* [Exercise]
When you repeat the material, keep each line exact and omit the pictures.

#### Material for this task ####

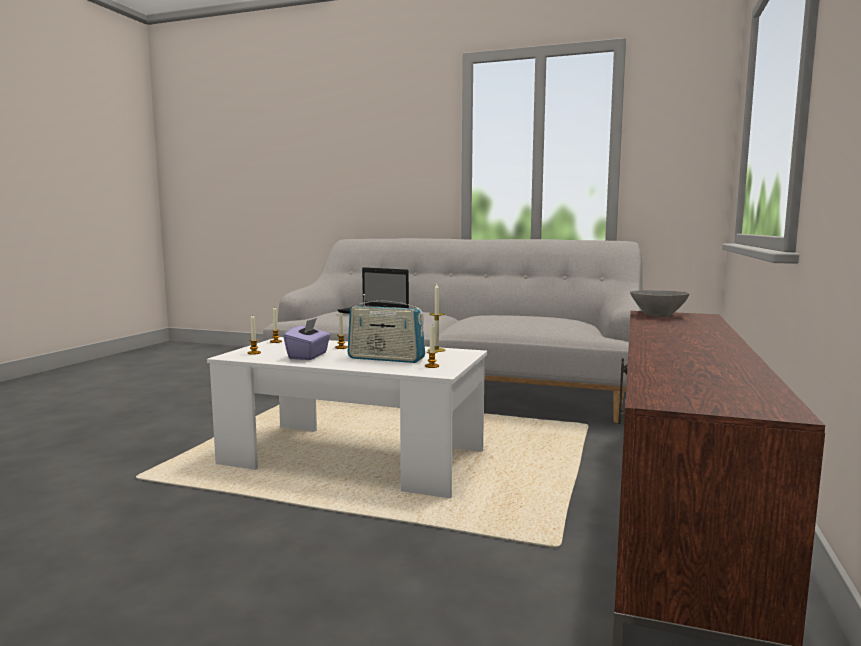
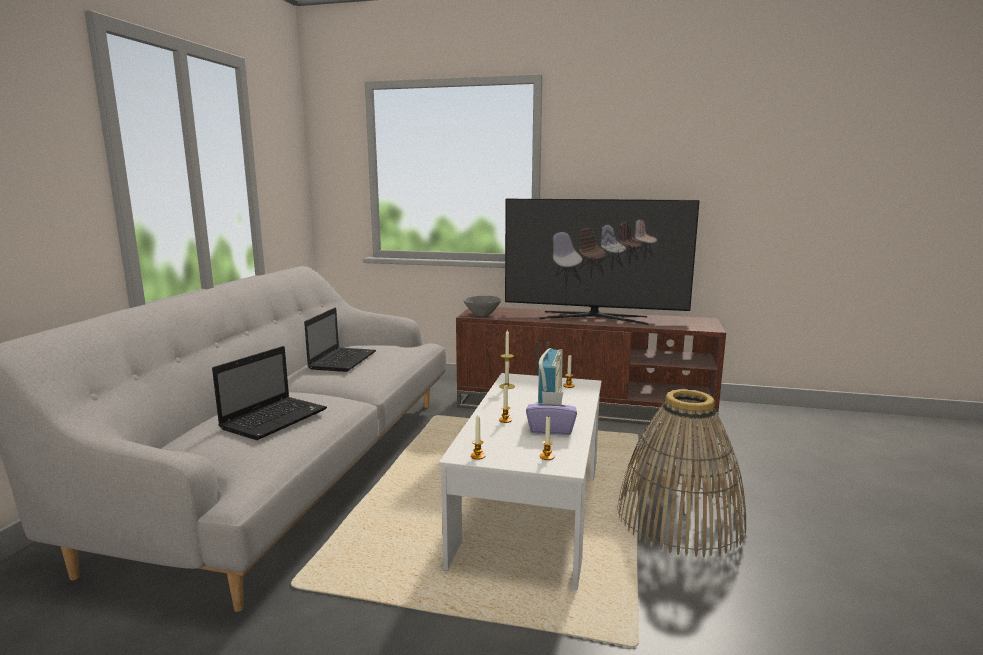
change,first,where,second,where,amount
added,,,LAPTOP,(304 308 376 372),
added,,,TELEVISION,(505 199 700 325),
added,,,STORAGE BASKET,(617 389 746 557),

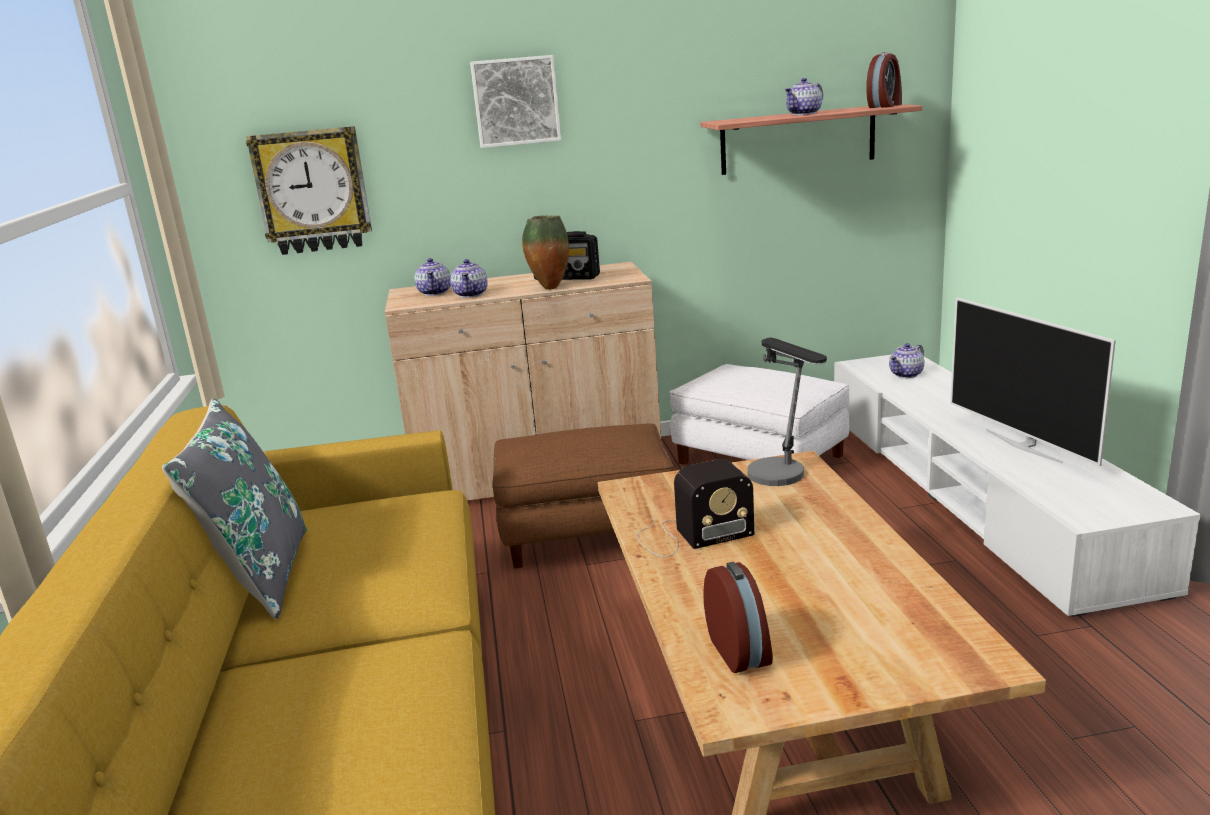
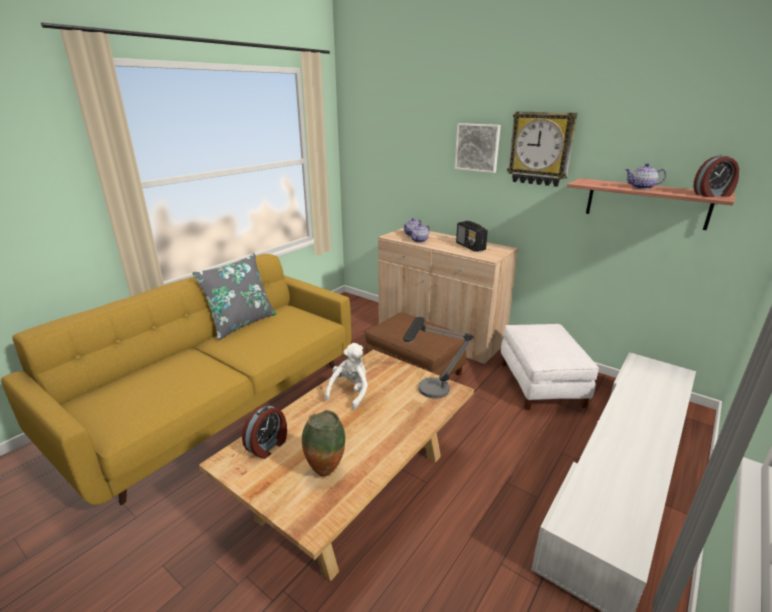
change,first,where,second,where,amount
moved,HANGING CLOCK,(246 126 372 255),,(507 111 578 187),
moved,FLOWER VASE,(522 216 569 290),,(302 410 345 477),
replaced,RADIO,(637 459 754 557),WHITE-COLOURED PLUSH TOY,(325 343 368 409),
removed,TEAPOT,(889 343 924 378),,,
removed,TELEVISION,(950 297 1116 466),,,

####

* [The answer]
change,first,where,second,where,amount
added,,,LAPTOP,(304 308 376 372),
added,,,TELEVISION,(505 199 700 325),
added,,,STORAGE BASKET,(617 389 746 557),

change,first,where,second,where,amount
moved,HANGING CLOCK,(246 126 372 255),,(507 111 578 187),
moved,FLOWER VASE,(522 216 569 290),,(302 410 345 477),
replaced,RADIO,(637 459 754 557),WHITE-COLOURED PLUSH TOY,(325 343 368 409),
removed,TEAPOT,(889 343 924 378),,,
removed,TELEVISION,(950 297 1116 466),,,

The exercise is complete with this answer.